Expand into Tenable One

Note: This requires a Tenable One license. For more information about trying Tenable One, see Tenable One.

Integrate Tenable Vulnerability Management with Tenable One and leverage the following features:

  • Review and customize your assets' ACR.

  • Create new tags either in Tenable Vulnerability Management or within Tenable Inventory to group your assets by how you want them to be reported on

  • In Lumin Exposure View, gain critical business context by getting business-aligned cyber exposure score for critical business services, processes and functions, and track delivery against SLAs. Track overall VM risk to understand the risk contribution of assets to your overall Cyber Exposure Score, including by asset class, vendor, or by tags.

    • Review the Global exposure card to understand your holistic score. Click Per Exposure to understand what factors are driving your score, and by how much.

    • Review the Computing Resources exposure card.

    • Configure the exposure view settings to set your Remediation SLA and SLA Efficiency based on your company policy.

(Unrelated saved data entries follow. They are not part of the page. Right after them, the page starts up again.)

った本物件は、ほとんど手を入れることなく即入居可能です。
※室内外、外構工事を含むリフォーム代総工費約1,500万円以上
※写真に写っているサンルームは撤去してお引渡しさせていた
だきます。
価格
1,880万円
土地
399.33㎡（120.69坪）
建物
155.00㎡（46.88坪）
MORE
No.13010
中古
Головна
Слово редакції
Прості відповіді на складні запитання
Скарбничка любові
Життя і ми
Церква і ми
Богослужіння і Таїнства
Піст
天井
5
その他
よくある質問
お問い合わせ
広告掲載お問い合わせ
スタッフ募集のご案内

    • Create a custom exposure card based on business context (for example, Business units, Operating Systems, Asset Criticality, Physical Location, or Application).

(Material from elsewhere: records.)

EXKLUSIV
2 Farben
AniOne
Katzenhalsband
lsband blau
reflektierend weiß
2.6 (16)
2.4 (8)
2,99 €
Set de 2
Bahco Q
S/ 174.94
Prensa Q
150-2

  • In Tenable Inventory, enhance asset intelligence by accessing deeper asset insights, including related attack paths, tags, exposure cards, users, relationships, and more. Improve risk scoring by gaining a more complete view of asset exposure, with an asset exposure score that assesses total asset risk and asset criticality.

    • Review your Tenable Vulnerability Management assets to understand the strategic nature of the interface. This should help set your expectations on what features to use within Tenable Inventory, and when.

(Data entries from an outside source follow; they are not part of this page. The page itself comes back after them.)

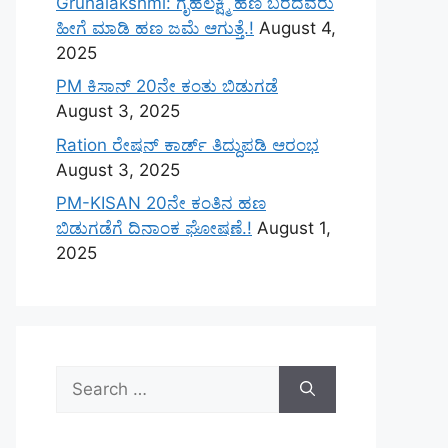
Gruhalakshmi: ಗೃಹಲಕ್ಷ್ಮಿ ಹಣ ಬರದವರು
ಹೀಗೆ ಮಾಡಿ ಹಣ ಜಮೆ‌ ಆಗುತ್ತೆ.!
August 4,
2025
PM ಕಿಸಾನ್ 20ನೇ ಕಂತು ಬಿಡುಗಡೆ
August 3, 2025
Ration ರೇಷನ್ ಕಾರ್ಡ್ ತಿದ್ದುಪಡಿ ಆರಂಭ
August 3, 2025
PM-KISAN 20ನೇ ಕಂತಿನ ಹಣ
ಬಿಡುಗಡೆಗೆ ದಿನಾಂಕ ಘೋಷಣೆ.!
August 1,
2025
Search
for: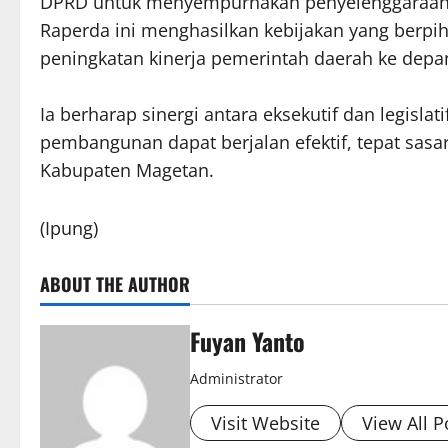
DPRD untuk menyempurnakan penyelenggaraan
Raperda ini menghasilkan kebijakan yang berp
peningkatan kinerja pemerintah daerah ke depan
Ia berharap sinergi antara eksekutif dan legisla
pembangunan dapat berjalan efektif, tepat sas
Kabupaten Magetan.
(Ipung)
ABOUT THE AUTHOR
Fuyan Yanto
Administrator
Visit Website
View All P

    • Review the Tenable Queries that you can use, edit, and bookmark.

    • Familiarize yourself with the Global Search query builder and its objects and properties. Bookmark custom queries for later use.

      Tip: To get a quick view of what properties are available:
      • In the query builder, type has. A list of suggested asset properties appears.
      • Customize the list by adding a column. A list of available columns/properties appears.
    • Drill down into the asset details page to view asset properties and all associated context views.

    • (Optional) Create a tag that combines different asset classes.

  • In Attack Path Analysis, optimize risk prioritization by exposing risky attack paths that traverse the attack surface, including web apps, IT, OT, IoT, identities, ASM, and prevent material impact. Streamline mitigation by identifying choke points to disrupt attack paths with mitigation guidance, and gain deep expertise with AI insights.

    • View the Attack Path Analysis Dashboard for a high-level view of your vulnerable assets such as the number of attack paths leading to these critical assets, the number of open findings and their severity, a matrix to view paths with different source node exposure score and ACR target value combinations, and a list of trending attack paths.

      • Review the Top Attack Path Matrix and click the Top Attack Paths tile to view more information about paths leading to your “Crown Jewels”, or assets with an ACR of 7 or above.

      You can adjust these if needed to ensure you’re viewing the most critical attack path data and findings.

    • On the Findings page, view all attack techniques that exist in one or more attack paths that lead to one or more critical assets by pairing your data with advanced graph analytics and the MITRE ATT&CK® Framework to create Findings, which allow you to understand and act on the unknowns that enable and amplify threat impact on your assets and information.

    • On the Discover page, generate attack path queries to view your assets as part of potential attack paths:

      Then, you can view and interact with the Attack Path Query and Asset Query data via the query result list and the interactive graph.